When you write the records again, keep every line exactly as it was.

==*==

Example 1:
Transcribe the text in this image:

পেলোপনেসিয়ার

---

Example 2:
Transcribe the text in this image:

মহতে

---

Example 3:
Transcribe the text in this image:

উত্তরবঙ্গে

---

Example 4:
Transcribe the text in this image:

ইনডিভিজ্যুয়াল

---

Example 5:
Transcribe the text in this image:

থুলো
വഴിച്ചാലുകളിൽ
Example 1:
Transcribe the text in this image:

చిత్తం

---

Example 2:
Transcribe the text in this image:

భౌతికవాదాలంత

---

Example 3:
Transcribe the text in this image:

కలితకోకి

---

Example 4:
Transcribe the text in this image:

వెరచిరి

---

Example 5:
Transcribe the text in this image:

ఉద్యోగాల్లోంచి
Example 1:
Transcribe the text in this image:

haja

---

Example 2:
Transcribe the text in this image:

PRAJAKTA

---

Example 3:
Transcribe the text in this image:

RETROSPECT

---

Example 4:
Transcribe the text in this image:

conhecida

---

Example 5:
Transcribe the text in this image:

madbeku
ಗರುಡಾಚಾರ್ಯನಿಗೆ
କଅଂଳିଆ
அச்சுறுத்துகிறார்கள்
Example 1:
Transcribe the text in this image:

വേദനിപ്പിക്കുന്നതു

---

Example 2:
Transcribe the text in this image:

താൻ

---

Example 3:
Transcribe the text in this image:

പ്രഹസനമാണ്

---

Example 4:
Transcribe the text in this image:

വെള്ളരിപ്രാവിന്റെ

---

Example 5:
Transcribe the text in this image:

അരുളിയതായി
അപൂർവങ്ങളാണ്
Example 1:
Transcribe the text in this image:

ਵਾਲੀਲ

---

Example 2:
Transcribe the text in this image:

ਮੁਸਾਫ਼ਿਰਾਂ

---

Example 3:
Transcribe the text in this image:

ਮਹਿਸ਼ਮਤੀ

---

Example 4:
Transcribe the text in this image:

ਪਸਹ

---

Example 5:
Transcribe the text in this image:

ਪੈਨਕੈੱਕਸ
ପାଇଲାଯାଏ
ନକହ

==*==

* [Answer space]
Example 1:
Transcribe the text in this image:

পেলোপনেসিয়ার

---

Example 2:
Transcribe the text in this image:

মহতে

---

Example 3:
Transcribe the text in this image:

উত্তরবঙ্গে

---

Example 4:
Transcribe the text in this image:

ইনডিভিজ্যুয়াল

---

Example 5:
Transcribe the text in this image:

থুলো
വഴിച്ചാലുകളിൽ
Example 1:
Transcribe the text in this image:

చిత్తం

---

Example 2:
Transcribe the text in this image:

భౌతికవాదాలంత

---

Example 3:
Transcribe the text in this image:

కలితకోకి

---

Example 4:
Transcribe the text in this image:

వెరచిరి

---

Example 5:
Transcribe the text in this image:

ఉద్యోగాల్లోంచి
Example 1:
Transcribe the text in this image:

haja

---

Example 2:
Transcribe the text in this image:

PRAJAKTA

---

Example 3:
Transcribe the text in this image:

RETROSPECT

---

Example 4:
Transcribe the text in this image:

conhecida

---

Example 5:
Transcribe the text in this image:

madbeku
ಗರುಡಾಚಾರ್ಯನಿಗೆ
କଅଂଳିଆ
அச்சுறுத்துகிறார்கள்
Example 1:
Transcribe the text in this image:

വേദനിപ്പിക്കുന്നതു

---

Example 2:
Transcribe the text in this image:

താൻ

---

Example 3:
Transcribe the text in this image:

പ്രഹസനമാണ്

---

Example 4:
Transcribe the text in this image:

വെള്ളരിപ്രാവിന്റെ

---

Example 5:
Transcribe the text in this image:

അരുളിയതായി
അപൂർവങ്ങളാണ്
Example 1:
Transcribe the text in this image:

ਵਾਲੀਲ

---

Example 2:
Transcribe the text in this image:

ਮੁਸਾਫ਼ਿਰਾਂ

---

Example 3:
Transcribe the text in this image:

ਮਹਿਸ਼ਮਤੀ

---

Example 4:
Transcribe the text in this image:

ਪਸਹ

---

Example 5:
Transcribe the text in this image:

ਪੈਨਕੈੱਕਸ
ପାଇଲାଯାଏ
ନକହ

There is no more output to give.